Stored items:
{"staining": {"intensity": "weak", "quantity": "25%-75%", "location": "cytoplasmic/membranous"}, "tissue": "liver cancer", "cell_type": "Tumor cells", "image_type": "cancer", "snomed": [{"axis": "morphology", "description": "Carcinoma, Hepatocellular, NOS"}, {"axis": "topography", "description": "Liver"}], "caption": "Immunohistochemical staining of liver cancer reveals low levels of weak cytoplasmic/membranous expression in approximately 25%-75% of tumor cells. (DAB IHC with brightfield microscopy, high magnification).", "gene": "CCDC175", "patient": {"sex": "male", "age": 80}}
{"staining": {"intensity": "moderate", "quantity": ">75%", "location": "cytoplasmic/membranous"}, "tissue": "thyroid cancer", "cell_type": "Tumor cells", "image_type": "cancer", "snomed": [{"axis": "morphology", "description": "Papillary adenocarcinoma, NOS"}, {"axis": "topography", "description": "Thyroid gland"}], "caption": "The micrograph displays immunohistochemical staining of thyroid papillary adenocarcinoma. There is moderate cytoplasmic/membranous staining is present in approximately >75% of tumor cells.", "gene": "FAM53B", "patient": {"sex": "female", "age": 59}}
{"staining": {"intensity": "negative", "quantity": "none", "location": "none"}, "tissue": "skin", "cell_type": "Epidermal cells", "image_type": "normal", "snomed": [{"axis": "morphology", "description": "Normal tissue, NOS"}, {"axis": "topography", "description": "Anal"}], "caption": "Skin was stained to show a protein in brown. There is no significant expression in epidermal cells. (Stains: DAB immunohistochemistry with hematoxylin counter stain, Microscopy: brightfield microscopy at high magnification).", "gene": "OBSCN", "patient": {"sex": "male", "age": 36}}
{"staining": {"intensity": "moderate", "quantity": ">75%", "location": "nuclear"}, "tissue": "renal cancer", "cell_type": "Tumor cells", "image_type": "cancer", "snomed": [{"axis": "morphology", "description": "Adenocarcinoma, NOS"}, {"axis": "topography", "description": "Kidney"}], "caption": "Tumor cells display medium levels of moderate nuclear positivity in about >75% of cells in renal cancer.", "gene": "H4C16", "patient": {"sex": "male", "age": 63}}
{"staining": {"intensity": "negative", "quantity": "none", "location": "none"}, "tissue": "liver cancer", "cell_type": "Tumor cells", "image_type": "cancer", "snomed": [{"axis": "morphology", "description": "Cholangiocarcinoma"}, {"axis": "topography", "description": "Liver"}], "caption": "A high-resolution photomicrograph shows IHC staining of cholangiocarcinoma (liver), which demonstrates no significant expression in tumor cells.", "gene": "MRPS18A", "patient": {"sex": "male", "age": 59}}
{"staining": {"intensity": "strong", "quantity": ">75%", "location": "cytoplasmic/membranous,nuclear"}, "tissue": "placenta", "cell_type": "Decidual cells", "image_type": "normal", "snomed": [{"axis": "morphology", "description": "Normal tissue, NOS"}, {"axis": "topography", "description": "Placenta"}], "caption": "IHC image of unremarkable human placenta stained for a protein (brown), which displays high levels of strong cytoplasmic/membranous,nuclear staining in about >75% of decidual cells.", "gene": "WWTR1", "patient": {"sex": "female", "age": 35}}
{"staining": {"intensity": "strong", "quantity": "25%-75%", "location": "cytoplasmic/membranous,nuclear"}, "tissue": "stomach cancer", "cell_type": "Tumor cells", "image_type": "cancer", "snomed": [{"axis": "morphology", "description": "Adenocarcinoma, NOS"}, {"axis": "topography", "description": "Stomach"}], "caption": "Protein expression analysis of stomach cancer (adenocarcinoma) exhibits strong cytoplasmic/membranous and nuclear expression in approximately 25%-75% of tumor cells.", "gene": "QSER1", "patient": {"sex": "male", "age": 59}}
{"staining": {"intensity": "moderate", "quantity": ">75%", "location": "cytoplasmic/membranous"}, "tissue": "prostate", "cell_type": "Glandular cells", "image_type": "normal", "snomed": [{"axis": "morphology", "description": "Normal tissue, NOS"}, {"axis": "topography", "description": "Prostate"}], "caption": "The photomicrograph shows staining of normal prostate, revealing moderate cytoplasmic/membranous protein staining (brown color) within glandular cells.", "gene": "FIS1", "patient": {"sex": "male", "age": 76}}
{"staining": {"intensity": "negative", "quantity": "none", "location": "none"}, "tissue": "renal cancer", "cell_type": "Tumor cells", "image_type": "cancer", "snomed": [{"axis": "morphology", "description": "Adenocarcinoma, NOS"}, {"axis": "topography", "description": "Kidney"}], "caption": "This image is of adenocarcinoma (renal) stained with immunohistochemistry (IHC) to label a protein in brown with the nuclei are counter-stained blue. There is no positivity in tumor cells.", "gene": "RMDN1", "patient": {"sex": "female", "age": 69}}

- _TASK REQUIREMENTS_: For each entry above, write out an exact copy.

- _THE COMPLETED TASK_:
{"staining": {"intensity": "weak", "quantity": "25%-75%", "location": "cytoplasmic/membranous"}, "tissue": "liver cancer", "cell_type": "Tumor cells", "image_type": "cancer", "snomed": [{"axis": "morphology", "description": "Carcinoma, Hepatocellular, NOS"}, {"axis": "topography", "description": "Liver"}], "caption": "Immunohistochemical staining of liver cancer reveals low levels of weak cytoplasmic/membranous expression in approximately 25%-75% of tumor cells. (DAB IHC with brightfield microscopy, high magnification).", "gene": "CCDC175", "patient": {"sex": "male", "age": 80}}
{"staining": {"intensity": "moderate", "quantity": ">75%", "location": "cytoplasmic/membranous"}, "tissue": "thyroid cancer", "cell_type": "Tumor cells", "image_type": "cancer", "snomed": [{"axis": "morphology", "description": "Papillary adenocarcinoma, NOS"}, {"axis": "topography", "description": "Thyroid gland"}], "caption": "The micrograph displays immunohistochemical staining of thyroid papillary adenocarcinoma. There is moderate cytoplasmic/membranous staining is present in approximately >75% of tumor cells.", "gene": "FAM53B", "patient": {"sex": "female", "age": 59}}
{"staining": {"intensity": "negative", "quantity": "none", "location": "none"}, "tissue": "skin", "cell_type": "Epidermal cells", "image_type": "normal", "snomed": [{"axis": "morphology", "description": "Normal tissue, NOS"}, {"axis": "topography", "description": "Anal"}], "caption": "Skin was stained to show a protein in brown. There is no significant expression in epidermal cells. (Stains: DAB immunohistochemistry with hematoxylin counter stain, Microscopy: brightfield microscopy at high magnification).", "gene": "OBSCN", "patient": {"sex": "male", "age": 36}}
{"staining": {"intensity": "moderate", "quantity": ">75%", "location": "nuclear"}, "tissue": "renal cancer", "cell_type": "Tumor cells", "image_type": "cancer", "snomed": [{"axis": "morphology", "description": "Adenocarcinoma, NOS"}, {"axis": "topography", "description": "Kidney"}], "caption": "Tumor cells display medium levels of moderate nuclear positivity in about >75% of cells in renal cancer.", "gene": "H4C16", "patient": {"sex": "male", "age": 63}}
{"staining": {"intensity": "negative", "quantity": "none", "location": "none"}, "tissue": "liver cancer", "cell_type": "Tumor cells", "image_type": "cancer", "snomed": [{"axis": "morphology", "description": "Cholangiocarcinoma"}, {"axis": "topography", "description": "Liver"}], "caption": "A high-resolution photomicrograph shows IHC staining of cholangiocarcinoma (liver), which demonstrates no significant expression in tumor cells.", "gene": "MRPS18A", "patient": {"sex": "male", "age": 59}}
{"staining": {"intensity": "strong", "quantity": ">75%", "location": "cytoplasmic/membranous,nuclear"}, "tissue": "placenta", "cell_type": "Decidual cells", "image_type": "normal", "snomed": [{"axis": "morphology", "description": "Normal tissue, NOS"}, {"axis": "topography", "description": "Placenta"}], "caption": "IHC image of unremarkable human placenta stained for a protein (brown), which displays high levels of strong cytoplasmic/membranous,nuclear staining in about >75% of decidual cells.", "gene": "WWTR1", "patient": {"sex": "female", "age": 35}}
{"staining": {"intensity": "strong", "quantity": "25%-75%", "location": "cytoplasmic/membranous,nuclear"}, "tissue": "stomach cancer", "cell_type": "Tumor cells", "image_type": "cancer", "snomed": [{"axis": "morphology", "description": "Adenocarcinoma, NOS"}, {"axis": "topography", "description": "Stomach"}], "caption": "Protein expression analysis of stomach cancer (adenocarcinoma) exhibits strong cytoplasmic/membranous and nuclear expression in approximately 25%-75% of tumor cells.", "gene": "QSER1", "patient": {"sex": "male", "age": 59}}
{"staining": {"intensity": "moderate", "quantity": ">75%", "location": "cytoplasmic/membranous"}, "tissue": "prostate", "cell_type": "Glandular cells", "image_type": "normal", "snomed": [{"axis": "morphology", "description": "Normal tissue, NOS"}, {"axis": "topography", "description": "Prostate"}], "caption": "The photomicrograph shows staining of normal prostate, revealing moderate cytoplasmic/membranous protein staining (brown color) within glandular cells.", "gene": "FIS1", "patient": {"sex": "male", "age": 76}}
{"staining": {"intensity": "negative", "quantity": "none", "location": "none"}, "tissue": "renal cancer", "cell_type": "Tumor cells", "image_type": "cancer", "snomed": [{"axis": "morphology", "description": "Adenocarcinoma, NOS"}, {"axis": "topography", "description": "Kidney"}], "caption": "This image is of adenocarcinoma (renal) stained with immunohistochemistry (IHC) to label a protein in brown with the nuclei are counter-stained blue. There is no positivity in tumor cells.", "gene": "RMDN1", "patient": {"sex": "female", "age": 69}}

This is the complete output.